Regarding execution and the division of roles, we believe that data governance should be a matter of integration into the production process and full participation. It is not recommended to promote the implementation of data governance by adding new independent positions or setting up committees, but by clarifying the division of responsibilities and implementing the main responsibility. In addition, in order to prevent the data team from acting as both referees and athletes, and the whole system increases its antagonism to maintain stable operation, we have done a lot of governance processes by working with brother teams. For example, in the quality stability goal, although the SLA standard as a whole is led by the data team, the assessment supervision, reporting and review of the process are completed by the QA team.
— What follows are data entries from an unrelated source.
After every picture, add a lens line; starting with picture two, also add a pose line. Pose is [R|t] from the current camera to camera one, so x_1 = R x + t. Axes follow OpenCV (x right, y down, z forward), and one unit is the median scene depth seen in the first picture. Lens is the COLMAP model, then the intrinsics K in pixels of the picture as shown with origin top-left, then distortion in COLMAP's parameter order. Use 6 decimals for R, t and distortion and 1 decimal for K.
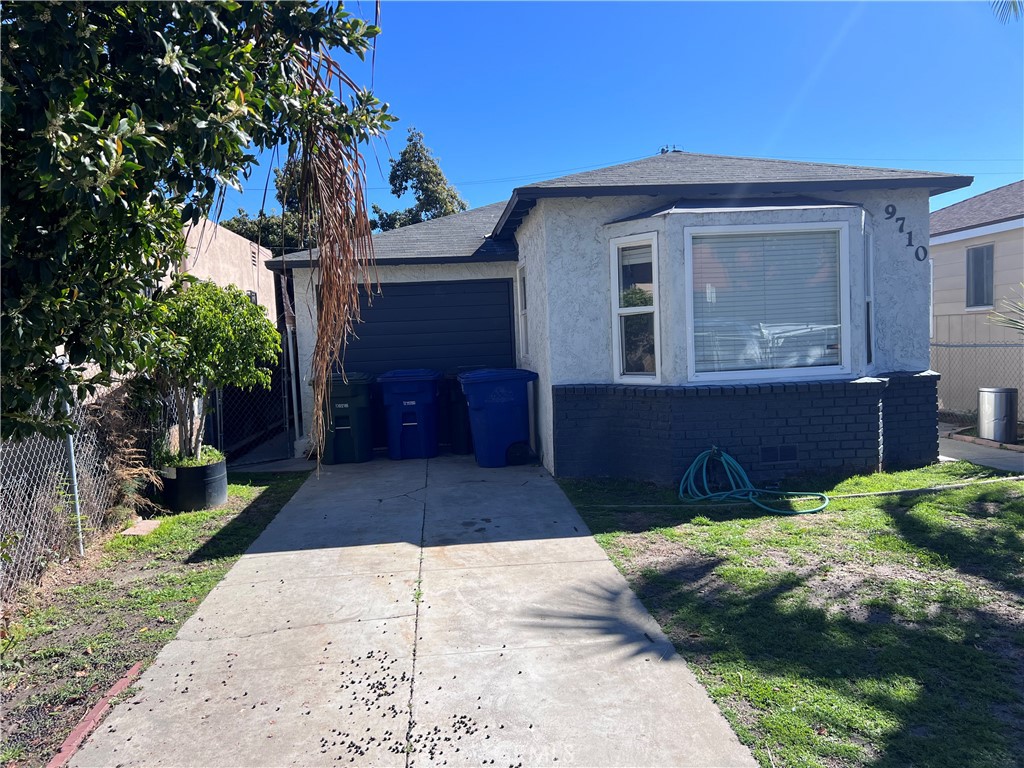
lens RADIAL K [[768.8, 0, 512.0], [0, 768.8, 384.0], [0, 0, 1]] dist [0.064170, -0.074687]
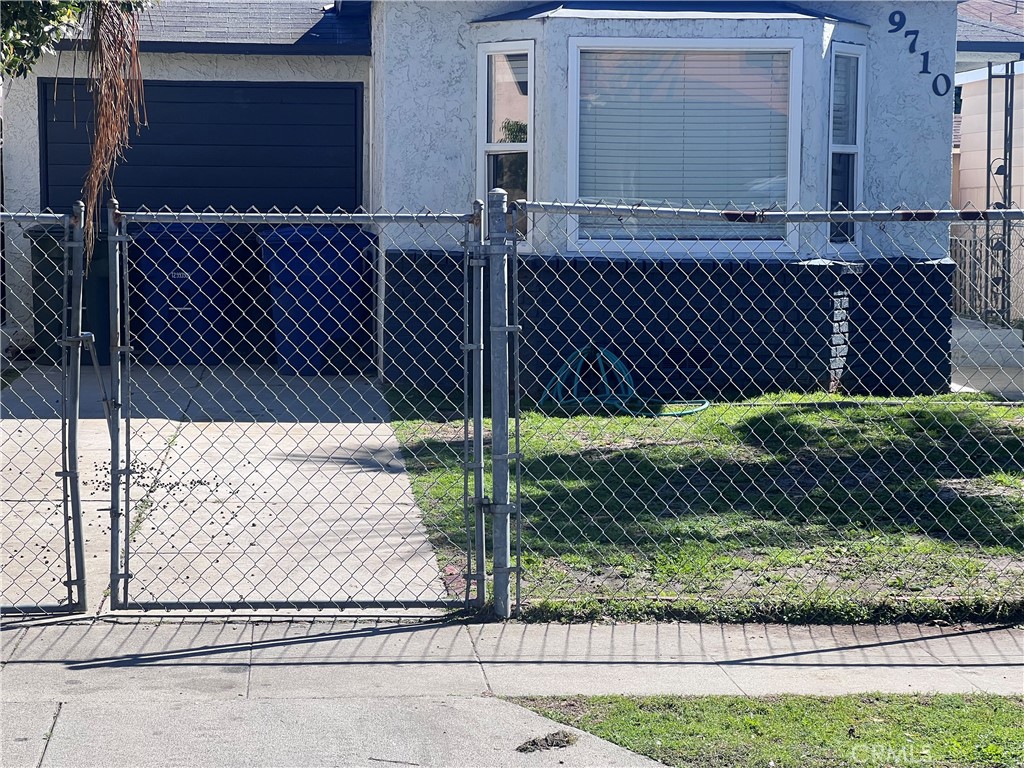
lens RADIAL K [[2314.3, 0, 512.0], [0, 2314.3, 384.0], [0, 0, 1]] dist [-0.056929, 3.290903]
pose [[0.998672, 0.051378, -0.003907, 0.173462], [-0.051301, 0.998526, 0.017744, 0.077062], [0.004813, -0.017520, 0.999835, -1.047652]]
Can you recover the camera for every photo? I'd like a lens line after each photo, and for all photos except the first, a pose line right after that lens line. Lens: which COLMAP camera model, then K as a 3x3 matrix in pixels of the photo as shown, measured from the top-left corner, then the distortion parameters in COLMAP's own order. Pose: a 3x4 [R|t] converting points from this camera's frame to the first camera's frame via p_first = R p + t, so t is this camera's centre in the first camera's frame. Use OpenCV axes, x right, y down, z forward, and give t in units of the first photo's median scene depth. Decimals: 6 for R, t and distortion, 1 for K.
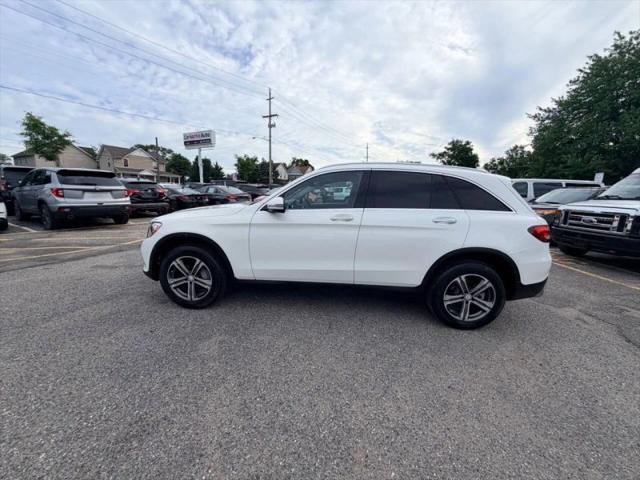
lens RADIAL K [[254.5, 0, 318.6], [0, 254.5, 239.6], [0, 0, 1]] dist [-0.000198, 0.000055]
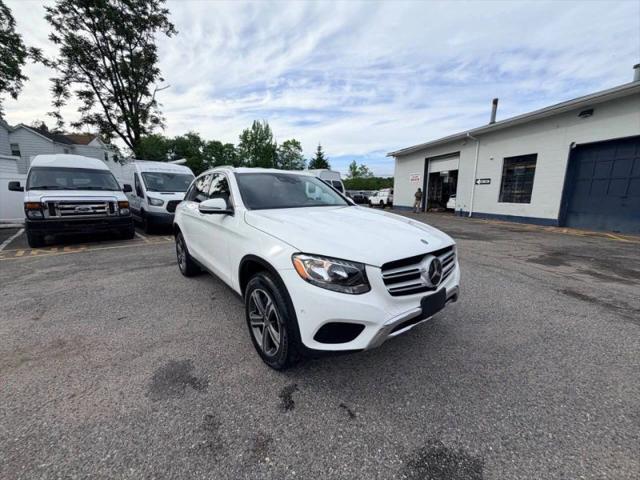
lens RADIAL K [[254.5, 0, 319.3], [0, 254.5, 241.6], [0, 0, 1]] dist [-0.000198, 0.000055]
pose [[-0.689291, -0.167000, 0.704974, -0.574174], [0.104067, 0.940156, 0.324464, -0.206432], [-0.716971, 0.297015, -0.630662, 1.040712]]
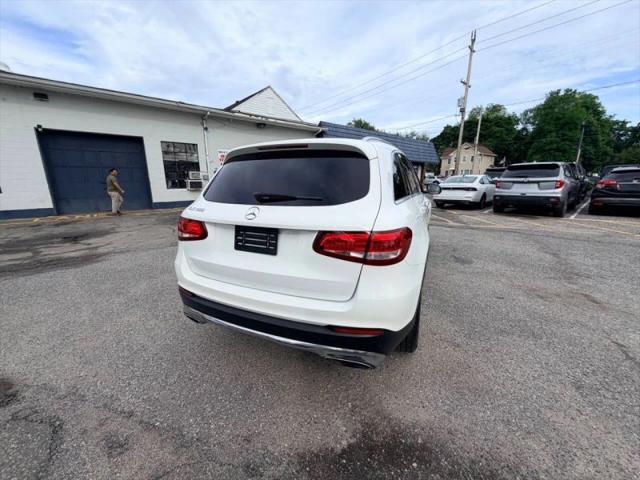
lens RADIAL K [[254.5, 0, 319.4], [0, 254.5, 239.1], [0, 0, 1]] dist [-0.000198, 0.000055]
pose [[-0.326224, 0.188803, -0.926246, 0.721104], [-0.172692, 0.951458, 0.254764, -0.124811], [0.929384, 0.243066, -0.277784, 0.793244]]
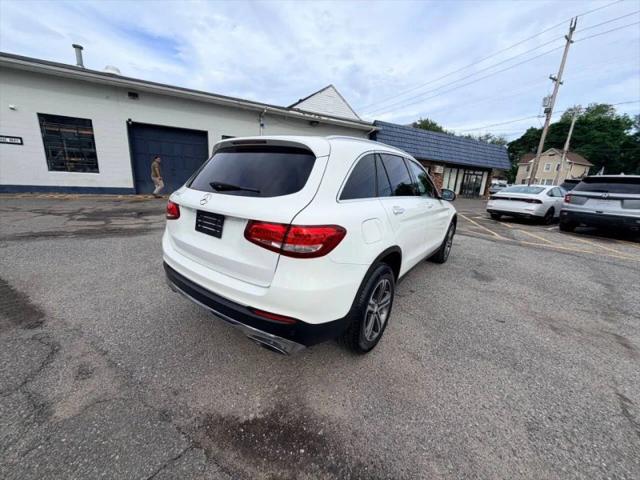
lens RADIAL K [[254.5, 0, 319.2], [0, 254.5, 239.0], [0, 0, 1]] dist [-0.000198, 0.000055]
pose [[-0.523729, 0.144623, -0.839519, 0.678885], [-0.222751, 0.927949, 0.298818, -0.148922], [0.822247, 0.343503, -0.453779, 0.922288]]
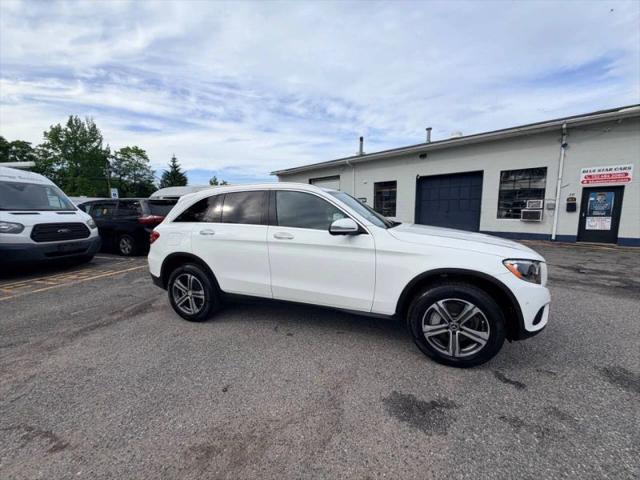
lens RADIAL K [[254.5, 0, 319.0], [0, 254.5, 241.8], [0, 0, 1]] dist [-0.000198, 0.000055]
pose [[-0.964014, -0.059350, 0.259142, -0.150894], [0.021834, 0.953795, 0.299663, -0.245819], [-0.264953, 0.294538, -0.918176, 1.301233]]
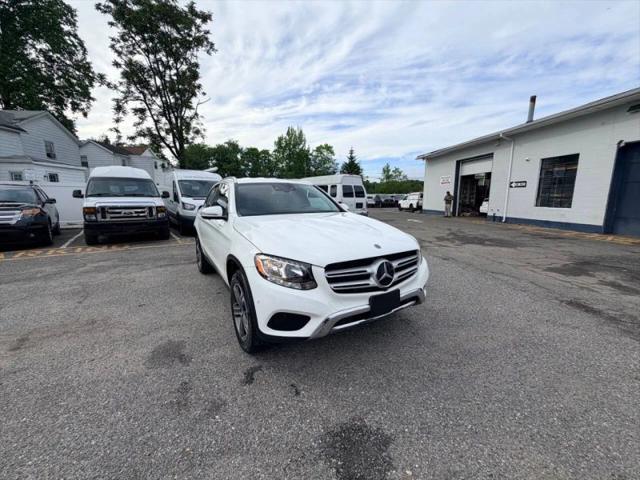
lens RADIAL K [[254.5, 0, 319.0], [0, 254.5, 241.8], [0, 0, 1]] dist [-0.000198, 0.000055]
pose [[-0.589841, -0.170112, 0.789398, -0.684214], [0.126273, 0.946104, 0.298233, -0.211667], [-0.797586, 0.275590, -0.536570, 0.991621]]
(4) Technology: For platform-based tools, we insist on the view that there are specific problems first, then there are corresponding process specifications, and finally tools. Although we have a platform development team, the overall work is not pursuing big and complete, more is still practical, and there are many less useless wheels.
The above can be considered to be the α benefits we can get in data governance, but sometimes the innovation and evolution of new technologies may exceed our imagination, so getting the β benefits of new technology development requires us to maintain the tracking of new technologies and often do technical exchanges with the Hangzhou Research Public Technology team. This is a must to keep doing, the past work has brought us a lot of benefits, here are also thanks to the support of several teams.
Zhu Yifei is the head of music data development at NetEase Cloud. Mainly responsible for data-related asset construction, platform tool system construction and productization and other related work.